Bagaimana menghitung simple interest atau bunga
sederhana ini?
Bunga
sederhana dihitung dengan mengkalkulasi pinjaman pokok dikali tingkat bunga per periode waktu dikali jumlah periode waktu. Rumusnya yaitu:
I = P x i
x n
dengan:
I = bunga sederhana (dalam kurs tertentu, misal dolar)
P = jumlah pinjaman pokok pada saat ini
i = tingkat bunga (interest rate) per periode waktu
n = jumlah periode waktu
Contoh 1.
Simple interest (bunga sederhana) dari pinjaman sebesar $1.000 pada tingkat
bunga 9%, dengan jangka waktu 9 bulan adalah:
I = P x i
x n
= $1.000 x 9% x 9/12
= $67,50
Contoh 2.
Andi Malarangeng menerima $50 setiap bulannya dari dana obligasi (bond fund)
yang memberikan bunga tahunan sebesar 9%. Berapa banyak yang diinvestasikan
dalam bond fund tersebut?
Karena P
tidak diketahui, rumus diubah untuk mencari P, yaitu:
P = I :
(i x n)
= 50/0.09 x 1/12
= 50/0.0075
= $6.666,67
Compound Interest (Bunga
Berbunga) adalah bunga yang dihitung atas
jumlah pinjaman pokok ditambah bunga yang diperoleh
sebelumnya.
Compound
Interest mengacu pada pembayaran bunga atas pokok dan bunganya yang
selalu terakumulasi dari waktu ke waktu.
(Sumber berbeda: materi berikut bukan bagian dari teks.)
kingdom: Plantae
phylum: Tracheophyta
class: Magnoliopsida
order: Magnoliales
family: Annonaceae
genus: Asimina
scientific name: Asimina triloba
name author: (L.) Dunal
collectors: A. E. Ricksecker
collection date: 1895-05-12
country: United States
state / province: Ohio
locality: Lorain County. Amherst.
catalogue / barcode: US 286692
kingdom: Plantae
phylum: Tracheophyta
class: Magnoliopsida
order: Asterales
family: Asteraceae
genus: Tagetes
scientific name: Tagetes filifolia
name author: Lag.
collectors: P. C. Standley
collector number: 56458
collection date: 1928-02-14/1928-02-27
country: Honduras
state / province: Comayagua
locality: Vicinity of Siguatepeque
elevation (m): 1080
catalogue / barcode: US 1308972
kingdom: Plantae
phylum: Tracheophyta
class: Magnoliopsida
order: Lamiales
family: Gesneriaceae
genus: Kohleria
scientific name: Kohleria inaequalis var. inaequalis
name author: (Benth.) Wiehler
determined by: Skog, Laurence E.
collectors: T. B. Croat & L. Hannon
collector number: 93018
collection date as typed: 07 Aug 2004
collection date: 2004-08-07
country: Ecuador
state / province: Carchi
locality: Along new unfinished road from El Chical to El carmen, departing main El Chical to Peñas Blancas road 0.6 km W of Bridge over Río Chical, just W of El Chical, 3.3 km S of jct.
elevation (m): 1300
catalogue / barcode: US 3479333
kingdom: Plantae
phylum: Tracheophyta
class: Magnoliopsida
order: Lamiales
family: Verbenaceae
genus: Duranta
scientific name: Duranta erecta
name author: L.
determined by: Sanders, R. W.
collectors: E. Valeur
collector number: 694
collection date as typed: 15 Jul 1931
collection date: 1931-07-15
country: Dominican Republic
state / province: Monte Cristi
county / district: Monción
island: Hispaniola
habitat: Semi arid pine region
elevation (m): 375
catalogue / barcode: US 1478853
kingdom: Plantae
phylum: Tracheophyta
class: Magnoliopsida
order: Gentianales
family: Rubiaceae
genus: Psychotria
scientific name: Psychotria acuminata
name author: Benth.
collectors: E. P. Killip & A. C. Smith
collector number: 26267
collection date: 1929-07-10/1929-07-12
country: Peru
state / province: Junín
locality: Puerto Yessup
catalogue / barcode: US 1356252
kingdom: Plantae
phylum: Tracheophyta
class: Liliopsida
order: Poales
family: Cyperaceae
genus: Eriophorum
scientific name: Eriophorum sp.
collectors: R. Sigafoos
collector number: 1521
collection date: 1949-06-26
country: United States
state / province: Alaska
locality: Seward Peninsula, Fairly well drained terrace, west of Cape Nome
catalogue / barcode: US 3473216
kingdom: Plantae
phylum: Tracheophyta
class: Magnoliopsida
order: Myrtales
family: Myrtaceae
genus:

Compound Interest Berbeda
dengan Simple Interest (Bunga Tunggal) yang hanya menghitung
berdasarkan pinjaman pokoknya saja.
Simple Interest dan Compound
Interest memiliki perbedaan yang sangat jauh bila diaplikasikan dalam
jangka panjang. Menurut Albert Einstein, compound interest adalah
sebuah keajaiban dunia yang bisa membuat seseorang menjadi kaya dengan
melipatgandakan uangnya melalui Compound Interest.
Compound Interest artinya
bunga (interest) dari investasi Anda akan berbunga, dan hasilnya akan
berbunga lagi sehingga pertumbuhannya bukan lagi linear tapi eksponensial.
Contohnya,
jika seseorang menyimpan uangnya di bank sebesar Rp1.000.000 pada tingkat bunga
10% pertahun, pada akhir tahun pertama, orang tersebut akan menerima bunga
sebesar Rp100.000, sehingga uangnya menjadi Rp1.100.000.
- Pada
kasus Simple Interest, bunga Rp100.000 tersebut tidak digabungkan
dengan pokok pinjaman untuk dihitung dalam perhitungan bunga di tahun
berikutnya.
- Berbeda
dengan Compound Interest, bunga Rp100.000 yang didapatkan
digabungkan dengan pinjaman pokoknya dalam menghitung bunga tahun
berikutnya.
Dengan Compound
Interest, pembayaran bunga terus ditambahkan ke pokok simpanan dan pokok
yang sudah ditambahkan ini akan terus mendapatkan bunga. Berikut adalah tabel
perbedaan Simple Interest dan Compound Interest bila dalam contoh
seorang menyimpan uang sebesar Rp1.000.000, dengan bunga 10% per tahun, selama
10 tahun.
Pengertian
Anuitas (Annuity)
Pengertian
Anuitas (Annuity) adalah Merupakan suatu rangkaian pembayaran atau penerimaan
secara cicilan yang pada umumnya sama besarnya serta dibayarkan setiap masa
tertentu dan masing-masing jumlahnya terdiri dari bagian pokok pinjaman serta
bunganya.
Perhitungan Anuitas
(Annuity)
Perhitungan
Anuitas (Annuity) biasanya digunakan untuk :
1. Perhitungan bunga atas suatu
pinjaman, yaitu dengan system Anuitas maka dapat diketahui berapa besarnya uang
yang harus dibayarkan untuk membayar bunga serta pokok pinjaman selama jangka
waktu pinjaman.
Contoh Kasus
Mahesa Anjani bermaksud
meminjam uang ke Bank dengan pinjaman sebesar Rp.5.000.000,00 untuk jangka waktu 1 (satu) tahun serta bunga
sebesar 10 %, maka dengan system Anuitas dapat dihitung berapa total pembayaran
bunga dan pokok pinjaman tersebut.
Setelah diketahui jumlah total
bunga dan pokok pinjaman selama 1 tahun, baru kemudian dibuatkan tabel
pembayaran cicilan setiap bulan atas pokok dan pinjaman tersebut.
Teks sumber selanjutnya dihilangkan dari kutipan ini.